* **WHAT YOU ARE ASKED TO DO**
Your copy should hold only the lines from the one holding "这种因为**无效的垃圾对象频繁的产生full GC肯定不行**，那怎么来优化？" through the last line of the records below, both included, each exact and with no pictures.
═════ RECORDS SHOWN ═════
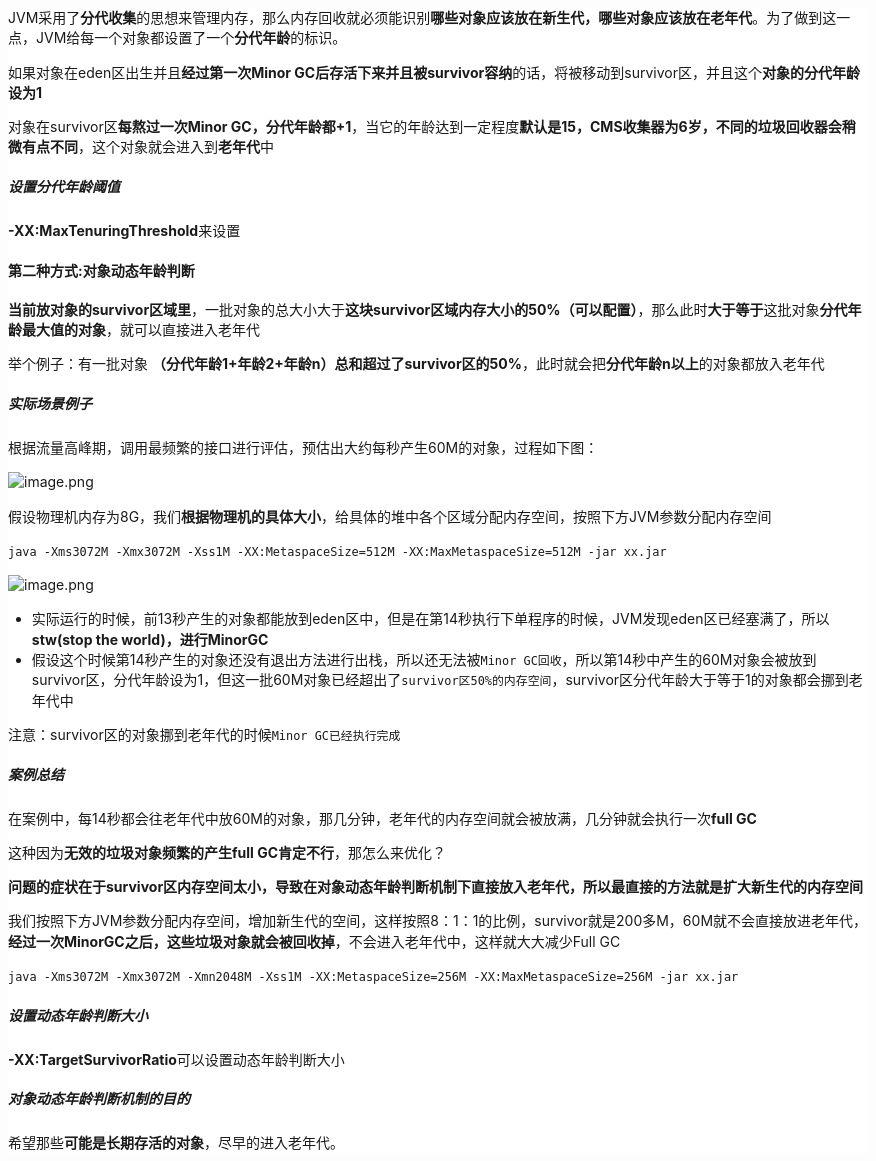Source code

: JVM采用了**分代收集**的思想来管理内存，那么内存回收就必须能识别**哪些对象应该放在新生代，哪些对象应该放在老年代**。为了做到这一点，JVM给每一个对象都设置了一个**分代年龄**的标识。

如果对象在eden区出生并且**经过第一次Minor GC后存活下来并且被survivor容纳**的话，将被移动到survivor区，并且这个**对象的分代年龄设为1**

对象在survivor区**每熬过一次Minor GC，分代年龄都+1**，当它的年龄达到一定程度**默认是15，CMS收集器为6岁，不同的垃圾回收器会稍微有点不同**，这个对象就会进入到**老年代**中

##### 设置分代年龄阈值

**-XX:MaxTenuringThreshold**来设置

#### 第二种方式:对象动态年龄判断

**当前放对象的survivor区域里**，一批对象的总大小大于**这块survivor区域内存大小的50%（可以配置）**，那么此时**大于等于**这批对象**分代年龄最大值的对象**，就可以直接进入老年代

举个例子：有一批对象 **（分代年龄1+年龄2+年龄n）总和超过了survivor区的50%**，此时就会把**分代年龄n以上**的对象都放入老年代

##### 实际场景例子

根据流量高峰期，调用最频繁的接口进行评估，预估出大约每秒产生60M的对象，过程如下图：

![image.png](https://p1-juejin.byteimg.com/tos-cn-i-k3u1fbpfcp/69f8f115ae0843bfbccd31c646d1c062~tplv-k3u1fbpfcp-watermark.image)

假设物理机内存为8G，我们**根据物理机的具体大小**，给具体的堆中各个区域分配内存空间，按照下方JVM参数分配内存空间

```
java -Xms3072M -Xmx3072M -Xss1M -XX:MetaspaceSize=512M -XX:MaxMetaspaceSize=512M -jar xx.jar
```
![image.png](https://p9-juejin.byteimg.com/tos-cn-i-k3u1fbpfcp/38d15799fbda4562916792a7b1a69c77~tplv-k3u1fbpfcp-watermark.image)

- 实际运行的时候，前13秒产生的对象都能放到eden区中，但是在第14秒执行下单程序的时候，JVM发现eden区已经塞满了，所以**stw(stop the world)，进行MinorGC**
- 假设这个时候第14秒产生的对象还没有退出方法进行出栈，所以还无法被`Minor GC回收`，所以第14秒中产生的60M对象会被放到survivor区，分代年龄设为1，但这一批60M对象已经超出了`survivor区50%的内存空间`，survivor区分代年龄大于等于1的对象都会挪到老年代中

注意：survivor区的对象挪到老年代的时候`Minor GC已经执行完成`

##### 案例总结

在案例中，每14秒都会往老年代中放60M的对象，那几分钟，老年代的内存空间就会被放满，几分钟就会执行一次**full GC**

这种因为**无效的垃圾对象频繁的产生full GC肯定不行**，那怎么来优化？

**问题的症状在于survivor区内存空间太小，导致在对象动态年龄判断机制下直接放入老年代，所以最直接的方法就是扩大新生代的内存空间**

我们按照下方JVM参数分配内存空间，增加新生代的空间，这样按照8：1：1的比例，survivor就是200多M，60M就不会直接放进老年代，**经过一次MinorGC之后，这些垃圾对象就会被回收掉**，不会进入老年代中，这样就大大减少Full GC

```
java -Xms3072M -Xmx3072M -Xmn2048M -Xss1M -XX:MetaspaceSize=256M -XX:MaxMetaspaceSize=256M -jar xx.jar
```

##### 设置动态年龄判断大小

**-XX:TargetSurvivorRatio**可以设置动态年龄判断大小

##### 对象动态年龄判断机制的目的

希望那些**可能是长期存活的对象**，尽早的进入老年代。

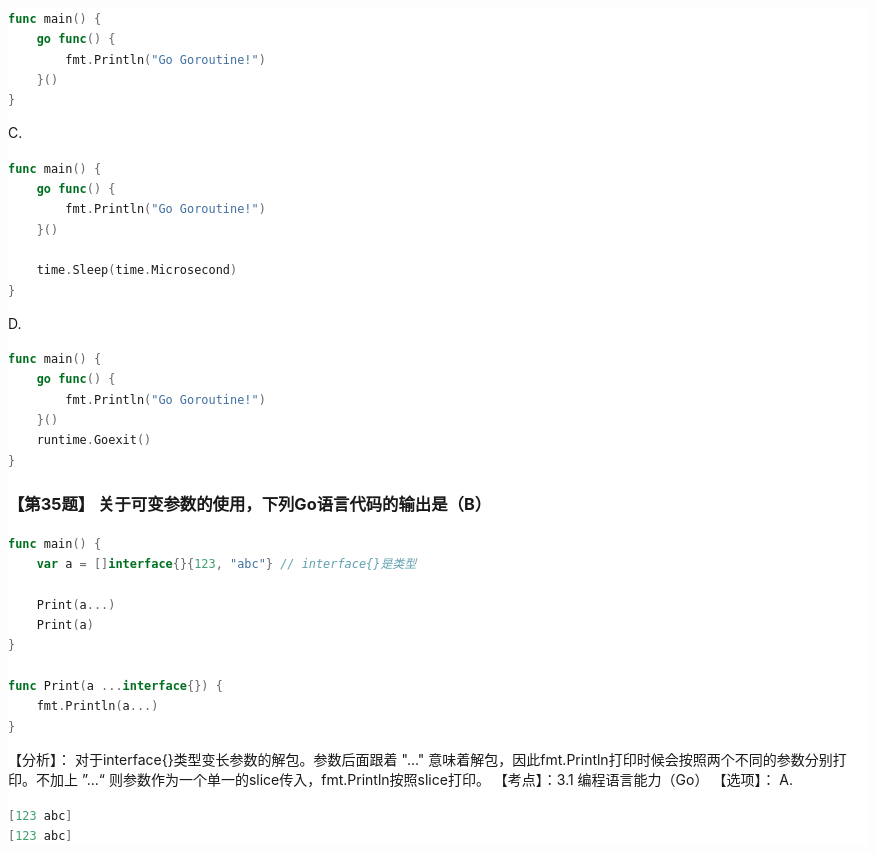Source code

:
```go
func main() {
    go func() {
        fmt.Println("Go Goroutine!")
    }()
}
```

C. 

```go
func main() {
    go func() {
        fmt.Println("Go Goroutine!")
    }()

    time.Sleep(time.Microsecond)
}
```

D. 

```go
func main() {
    go func() {
        fmt.Println("Go Goroutine!")
    }()
    runtime.Goexit()
}
```

### 【第35题】 关于可变参数的使用，下列Go语言代码的输出是（B）

```go
func main() {
    var a = []interface{}{123, "abc"} // interface{}是类型

    Print(a...)
    Print(a)
}

func Print(a ...interface{}) {
    fmt.Println(a...)
}
```

【分析】： 对于interface{}类型变长参数的解包。参数后面跟着 "..." 意味着解包，因此fmt.Println打印时候会按照两个不同的参数分别打印。不加上 ”...“ 则参数作为一个单一的slice传入，fmt.Println按照slice打印。 
【考点】：3.1 编程语言能力（Go）
【选项】：
A.

 ```go
[123 abc]
[123 abc]
 ```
═════
* **ANSWER FOR THE TASK**
这种因为**无效的垃圾对象频繁的产生full GC肯定不行**，那怎么来优化？

**问题的症状在于survivor区内存空间太小，导致在对象动态年龄判断机制下直接放入老年代，所以最直接的方法就是扩大新生代的内存空间**

我们按照下方JVM参数分配内存空间，增加新生代的空间，这样按照8：1：1的比例，survivor就是200多M，60M就不会直接放进老年代，**经过一次MinorGC之后，这些垃圾对象就会被回收掉**，不会进入老年代中，这样就大大减少Full GC

```
java -Xms3072M -Xmx3072M -Xmn2048M -Xss1M -XX:MetaspaceSize=256M -XX:MaxMetaspaceSize=256M -jar xx.jar
```

##### 设置动态年龄判断大小

**-XX:TargetSurvivorRatio**可以设置动态年龄判断大小

##### 对象动态年龄判断机制的目的

希望那些**可能是长期存活的对象**，尽早的进入老年代。

Source code

:
```go
func main() {
    go func() {
        fmt.Println("Go Goroutine!")
    }()
}
```

C. 

```go
func main() {
    go func() {
        fmt.Println("Go Goroutine!")
    }()

    time.Sleep(time.Microsecond)
}
```

D. 

```go
func main() {
    go func() {
        fmt.Println("Go Goroutine!")
    }()
    runtime.Goexit()
}
```

### 【第35题】 关于可变参数的使用，下列Go语言代码的输出是（B）

```go
func main() {
    var a = []interface{}{123, "abc"} // interface{}是类型

    Print(a...)
    Print(a)
}

func Print(a ...interface{}) {
    fmt.Println(a...)
}
```

【分析】： 对于interface{}类型变长参数的解包。参数后面跟着 "..." 意味着解包，因此fmt.Println打印时候会按照两个不同的参数分别打印。不加上 ”...“ 则参数作为一个单一的slice传入，fmt.Println按照slice打印。 
【考点】：3.1 编程语言能力（Go）
【选项】：
A.

 ```go
[123 abc]
[123 abc]
 ```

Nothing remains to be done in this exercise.